(Stored data entries)
· · · · · · ·

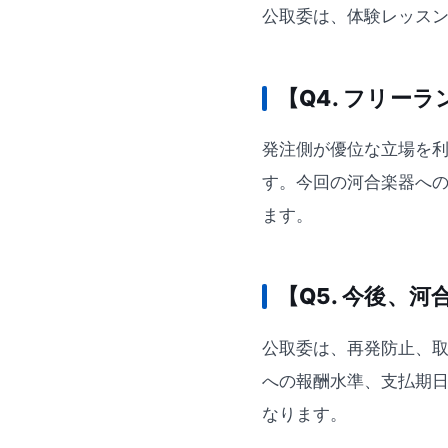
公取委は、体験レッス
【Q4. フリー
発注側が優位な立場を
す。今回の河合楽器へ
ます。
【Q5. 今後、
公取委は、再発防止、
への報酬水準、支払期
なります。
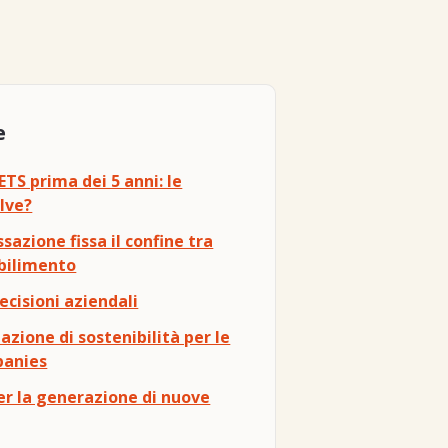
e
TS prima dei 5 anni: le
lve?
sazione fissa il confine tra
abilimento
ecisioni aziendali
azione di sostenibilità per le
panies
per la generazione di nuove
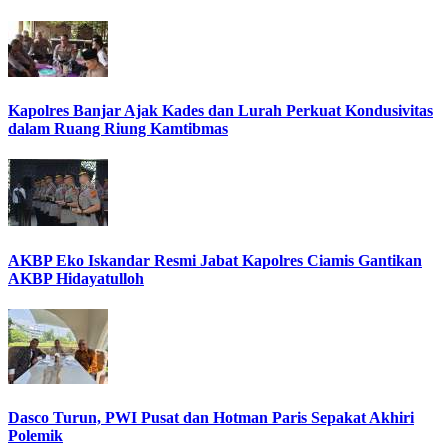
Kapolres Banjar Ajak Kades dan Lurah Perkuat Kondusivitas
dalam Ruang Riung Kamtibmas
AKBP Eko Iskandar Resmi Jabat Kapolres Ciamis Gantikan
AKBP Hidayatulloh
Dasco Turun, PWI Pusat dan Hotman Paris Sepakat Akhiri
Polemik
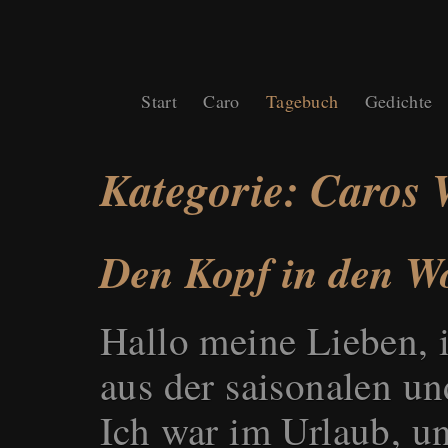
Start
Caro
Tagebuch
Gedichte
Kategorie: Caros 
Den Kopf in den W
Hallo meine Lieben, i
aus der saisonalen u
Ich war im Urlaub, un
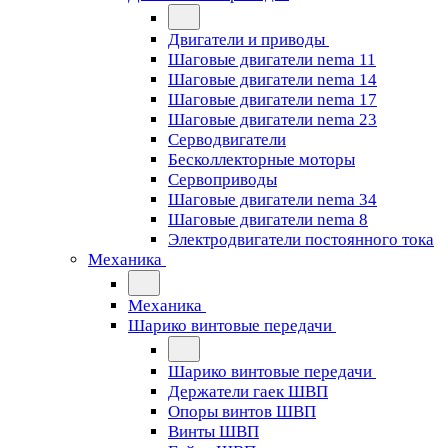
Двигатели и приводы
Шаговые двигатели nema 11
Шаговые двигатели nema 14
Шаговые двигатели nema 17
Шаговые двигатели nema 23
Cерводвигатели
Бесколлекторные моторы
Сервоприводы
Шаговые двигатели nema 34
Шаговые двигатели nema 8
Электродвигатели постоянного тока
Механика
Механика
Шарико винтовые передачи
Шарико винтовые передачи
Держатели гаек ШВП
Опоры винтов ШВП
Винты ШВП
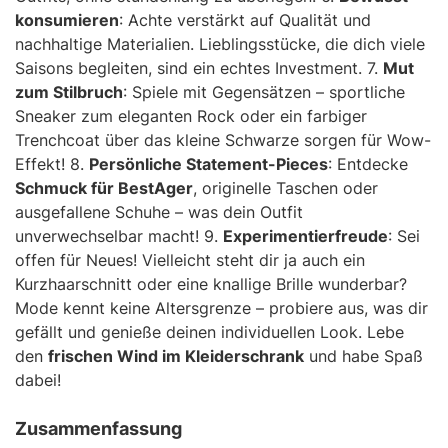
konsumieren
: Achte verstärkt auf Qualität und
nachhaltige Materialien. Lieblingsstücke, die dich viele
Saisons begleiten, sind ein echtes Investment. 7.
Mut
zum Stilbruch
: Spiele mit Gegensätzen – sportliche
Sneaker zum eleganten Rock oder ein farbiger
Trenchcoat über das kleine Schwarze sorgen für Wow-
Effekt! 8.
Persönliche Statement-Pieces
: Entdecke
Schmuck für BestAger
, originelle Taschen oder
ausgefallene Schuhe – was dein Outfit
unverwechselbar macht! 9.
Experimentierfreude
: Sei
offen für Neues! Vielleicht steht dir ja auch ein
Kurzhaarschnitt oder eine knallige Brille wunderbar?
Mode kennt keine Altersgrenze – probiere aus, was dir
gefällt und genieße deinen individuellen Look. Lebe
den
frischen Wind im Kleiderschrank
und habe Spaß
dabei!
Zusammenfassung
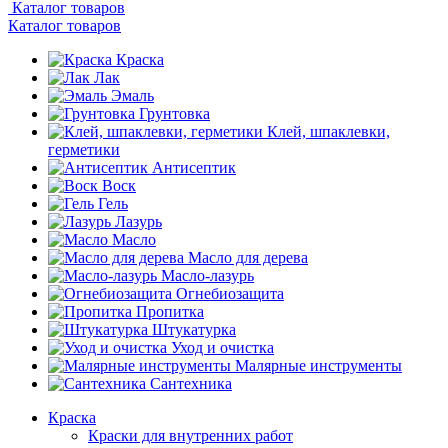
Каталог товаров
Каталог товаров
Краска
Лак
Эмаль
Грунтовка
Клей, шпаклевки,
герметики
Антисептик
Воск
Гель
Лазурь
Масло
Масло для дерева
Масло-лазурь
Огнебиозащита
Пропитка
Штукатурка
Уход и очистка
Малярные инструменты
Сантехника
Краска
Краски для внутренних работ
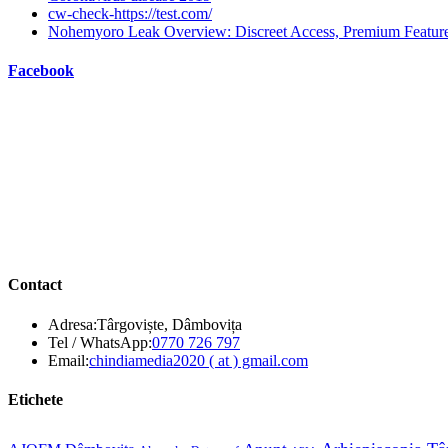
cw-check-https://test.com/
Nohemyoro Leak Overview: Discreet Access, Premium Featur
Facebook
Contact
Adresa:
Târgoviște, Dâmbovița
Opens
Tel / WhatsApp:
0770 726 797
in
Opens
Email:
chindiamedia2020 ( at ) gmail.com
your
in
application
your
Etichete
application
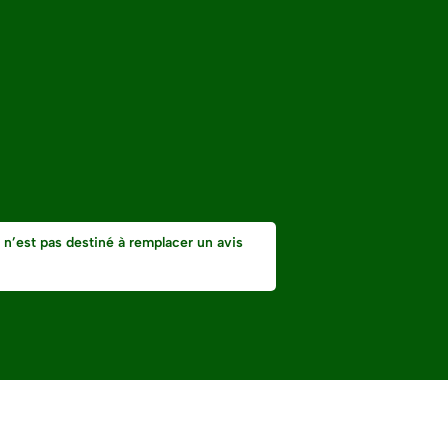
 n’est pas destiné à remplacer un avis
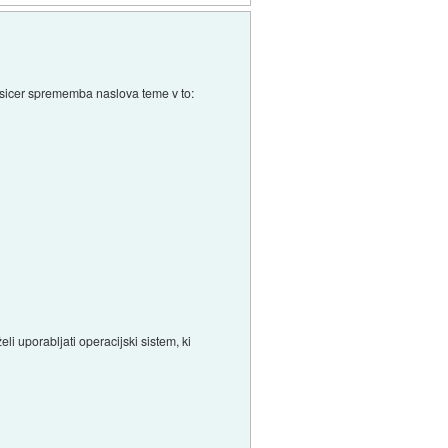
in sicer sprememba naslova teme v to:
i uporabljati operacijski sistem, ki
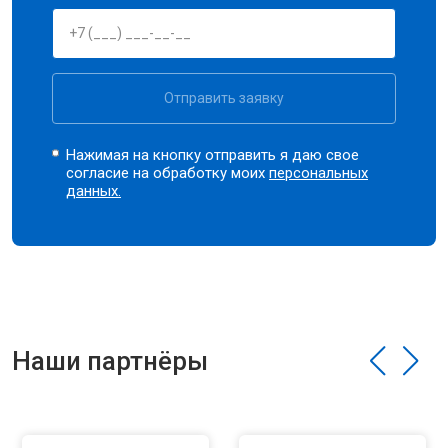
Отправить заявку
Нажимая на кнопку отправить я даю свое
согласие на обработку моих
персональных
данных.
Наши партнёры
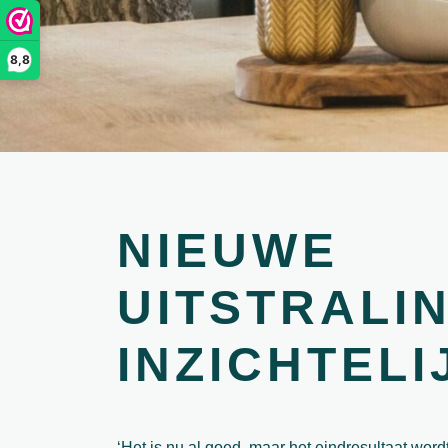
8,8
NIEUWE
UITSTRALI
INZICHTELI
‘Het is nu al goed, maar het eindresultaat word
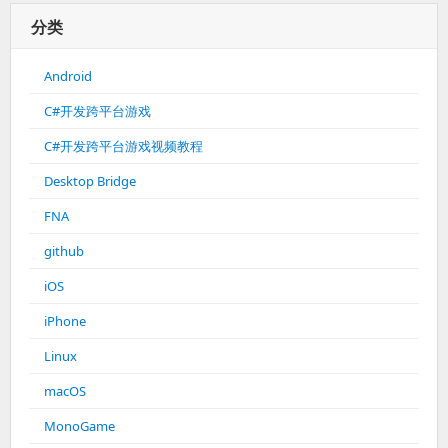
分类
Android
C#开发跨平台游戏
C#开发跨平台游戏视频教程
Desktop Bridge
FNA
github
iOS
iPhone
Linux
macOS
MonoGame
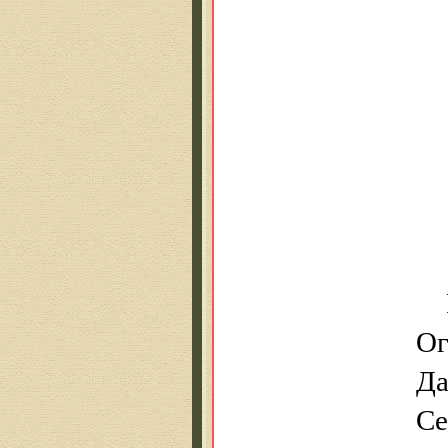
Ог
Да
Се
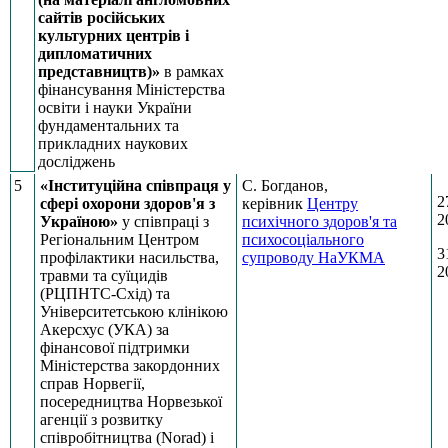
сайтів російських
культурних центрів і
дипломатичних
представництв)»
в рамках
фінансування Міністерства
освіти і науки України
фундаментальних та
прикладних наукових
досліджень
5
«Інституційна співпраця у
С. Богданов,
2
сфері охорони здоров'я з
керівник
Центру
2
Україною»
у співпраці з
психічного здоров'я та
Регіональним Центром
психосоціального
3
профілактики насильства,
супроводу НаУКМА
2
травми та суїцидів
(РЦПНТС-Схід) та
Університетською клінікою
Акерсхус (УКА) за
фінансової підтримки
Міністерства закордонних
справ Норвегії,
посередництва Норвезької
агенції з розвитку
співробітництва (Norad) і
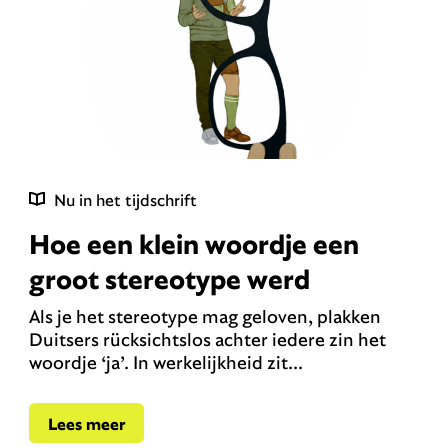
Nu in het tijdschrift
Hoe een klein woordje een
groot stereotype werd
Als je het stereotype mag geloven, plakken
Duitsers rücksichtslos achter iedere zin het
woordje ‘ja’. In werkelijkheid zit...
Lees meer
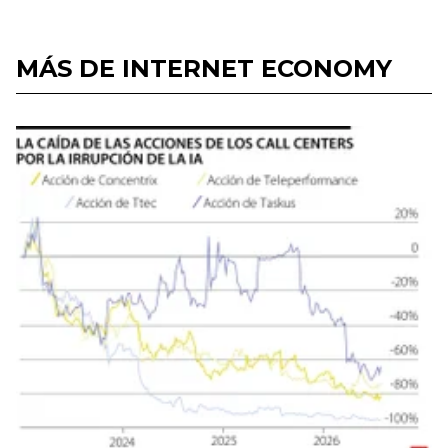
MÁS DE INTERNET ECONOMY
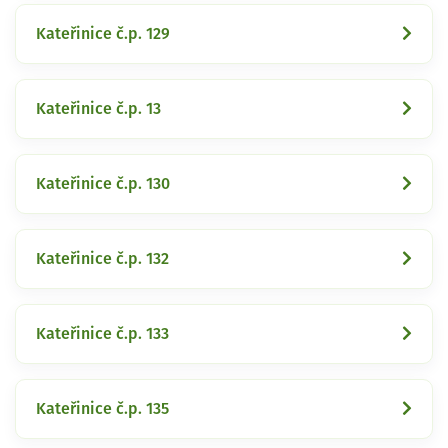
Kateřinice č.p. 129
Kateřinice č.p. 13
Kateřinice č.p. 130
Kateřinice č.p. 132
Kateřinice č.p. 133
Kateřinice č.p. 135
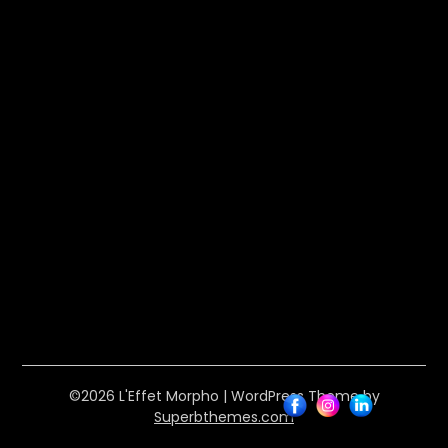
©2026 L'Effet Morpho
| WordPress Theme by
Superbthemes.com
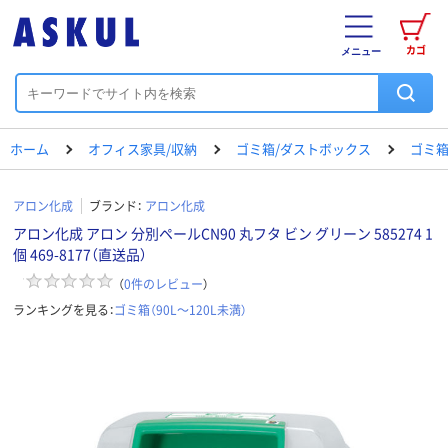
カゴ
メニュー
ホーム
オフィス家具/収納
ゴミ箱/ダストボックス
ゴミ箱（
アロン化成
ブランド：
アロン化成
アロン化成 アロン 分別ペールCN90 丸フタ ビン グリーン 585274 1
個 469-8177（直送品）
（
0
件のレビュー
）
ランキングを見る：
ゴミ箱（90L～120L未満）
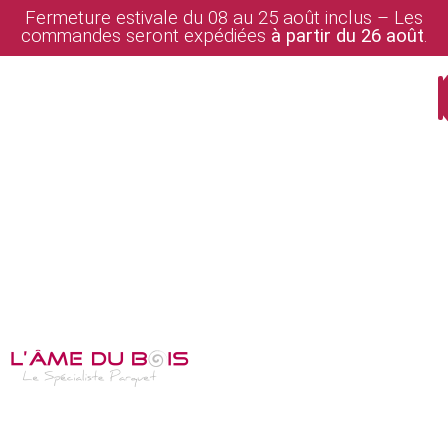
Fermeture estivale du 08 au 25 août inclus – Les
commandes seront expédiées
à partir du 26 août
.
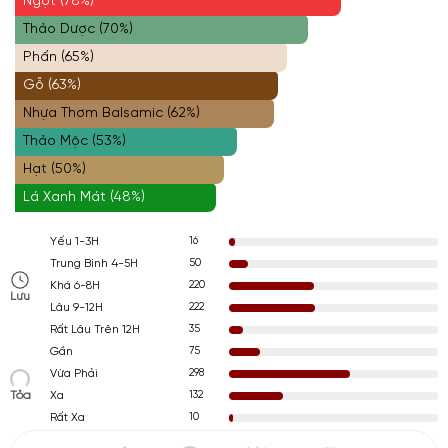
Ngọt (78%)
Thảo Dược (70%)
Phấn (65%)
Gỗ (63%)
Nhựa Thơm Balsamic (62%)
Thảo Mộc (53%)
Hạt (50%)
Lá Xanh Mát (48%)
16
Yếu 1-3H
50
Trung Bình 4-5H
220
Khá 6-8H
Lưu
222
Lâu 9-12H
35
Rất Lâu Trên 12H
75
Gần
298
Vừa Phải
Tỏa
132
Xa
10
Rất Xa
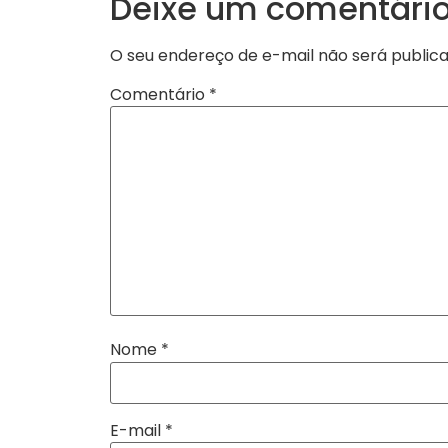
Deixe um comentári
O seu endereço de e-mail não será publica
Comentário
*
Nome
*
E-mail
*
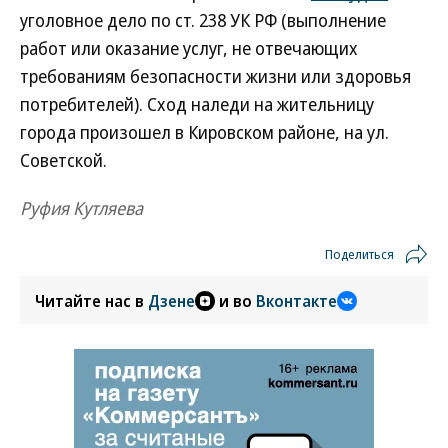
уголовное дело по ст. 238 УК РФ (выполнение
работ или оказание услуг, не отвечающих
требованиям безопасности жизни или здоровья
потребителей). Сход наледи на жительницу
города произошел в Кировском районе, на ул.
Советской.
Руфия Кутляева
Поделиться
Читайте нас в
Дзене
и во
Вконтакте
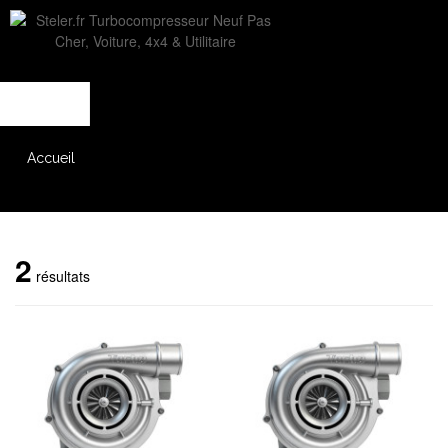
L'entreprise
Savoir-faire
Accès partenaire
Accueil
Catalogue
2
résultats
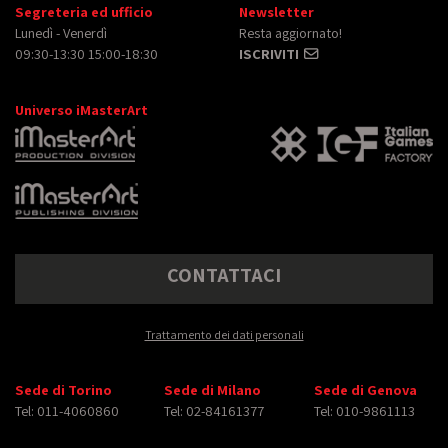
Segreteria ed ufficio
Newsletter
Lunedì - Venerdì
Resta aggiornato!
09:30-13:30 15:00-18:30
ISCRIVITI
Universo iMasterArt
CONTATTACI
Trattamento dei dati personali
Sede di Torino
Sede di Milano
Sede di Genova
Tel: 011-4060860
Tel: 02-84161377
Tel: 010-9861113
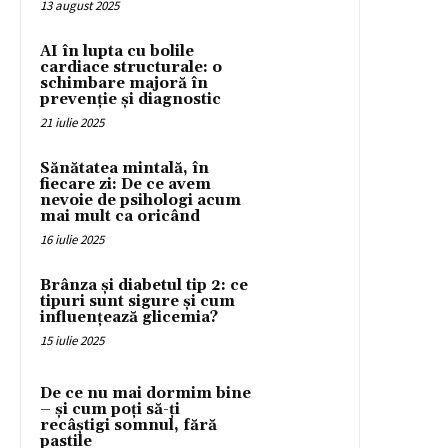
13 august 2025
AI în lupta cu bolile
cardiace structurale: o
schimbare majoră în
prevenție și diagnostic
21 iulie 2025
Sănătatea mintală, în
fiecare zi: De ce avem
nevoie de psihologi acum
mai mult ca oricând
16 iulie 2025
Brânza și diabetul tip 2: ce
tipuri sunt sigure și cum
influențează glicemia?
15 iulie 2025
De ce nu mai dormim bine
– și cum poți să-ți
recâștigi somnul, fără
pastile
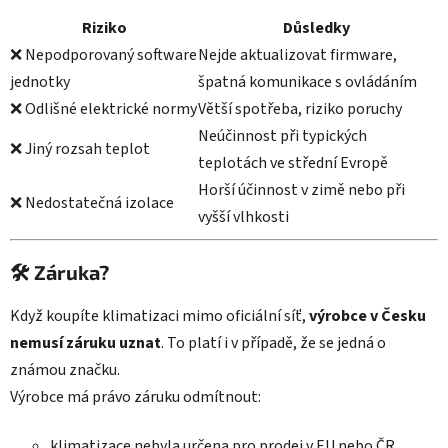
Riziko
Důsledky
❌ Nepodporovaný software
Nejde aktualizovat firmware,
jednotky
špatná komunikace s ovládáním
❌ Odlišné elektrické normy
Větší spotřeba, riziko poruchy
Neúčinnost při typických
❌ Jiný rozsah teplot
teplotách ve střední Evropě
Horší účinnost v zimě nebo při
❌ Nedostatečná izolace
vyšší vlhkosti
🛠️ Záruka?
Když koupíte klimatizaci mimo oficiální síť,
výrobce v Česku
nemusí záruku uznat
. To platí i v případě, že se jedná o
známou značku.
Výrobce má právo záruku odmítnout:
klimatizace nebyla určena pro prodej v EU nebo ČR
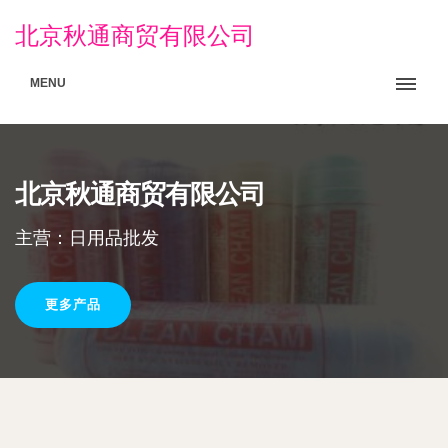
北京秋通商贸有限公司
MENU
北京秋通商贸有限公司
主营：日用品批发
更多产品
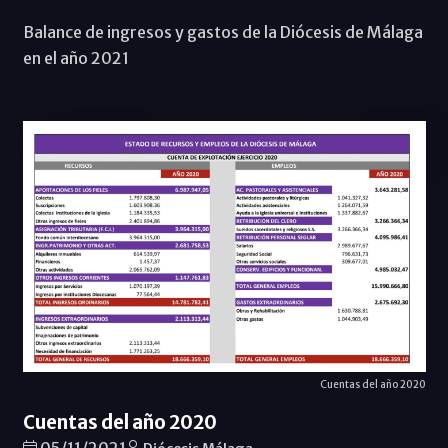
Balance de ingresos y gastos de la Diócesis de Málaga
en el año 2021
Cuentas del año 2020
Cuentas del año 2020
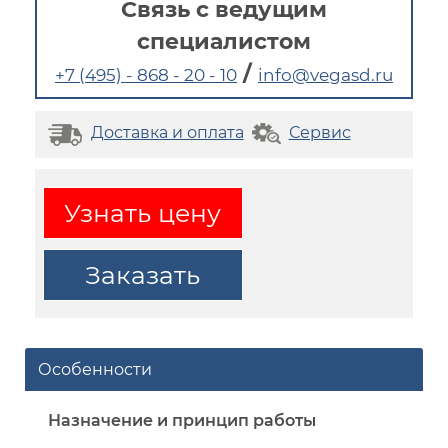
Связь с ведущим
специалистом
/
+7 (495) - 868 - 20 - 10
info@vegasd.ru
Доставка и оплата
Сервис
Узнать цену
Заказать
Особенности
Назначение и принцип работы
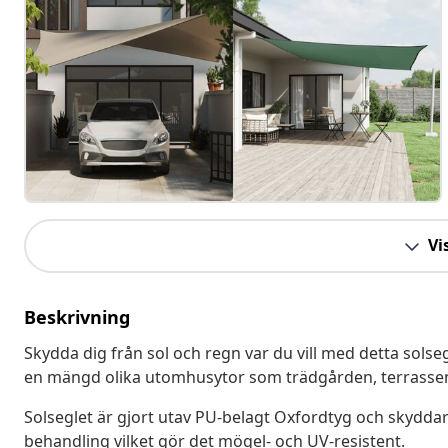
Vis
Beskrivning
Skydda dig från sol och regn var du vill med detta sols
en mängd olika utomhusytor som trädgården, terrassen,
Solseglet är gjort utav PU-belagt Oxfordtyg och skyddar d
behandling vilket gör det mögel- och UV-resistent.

· · · · · · ·

◆ **What this task involves**
Write out the listing word for word, starting at the line that has "Связь с ведущим" and stopping after the final line of the listing. Leave out the pictures.

◆ **Answer section**
Связь с ведущим
специалистом
/
+7 (495) - 868 - 20 - 10
info@vegasd.ru
Доставка и оплата
Сервис
Узнать цену
Заказать
Особенности
Назначение и принцип работы
Vis
Beskrivning
Skydda dig från sol och regn var du vill med detta sols
en mängd olika utomhusytor som trädgården, terrassen,
Solseglet är gjort utav PU-belagt Oxfordtyg och skyddar d
behandling vilket gör det mögel- och UV-resistent.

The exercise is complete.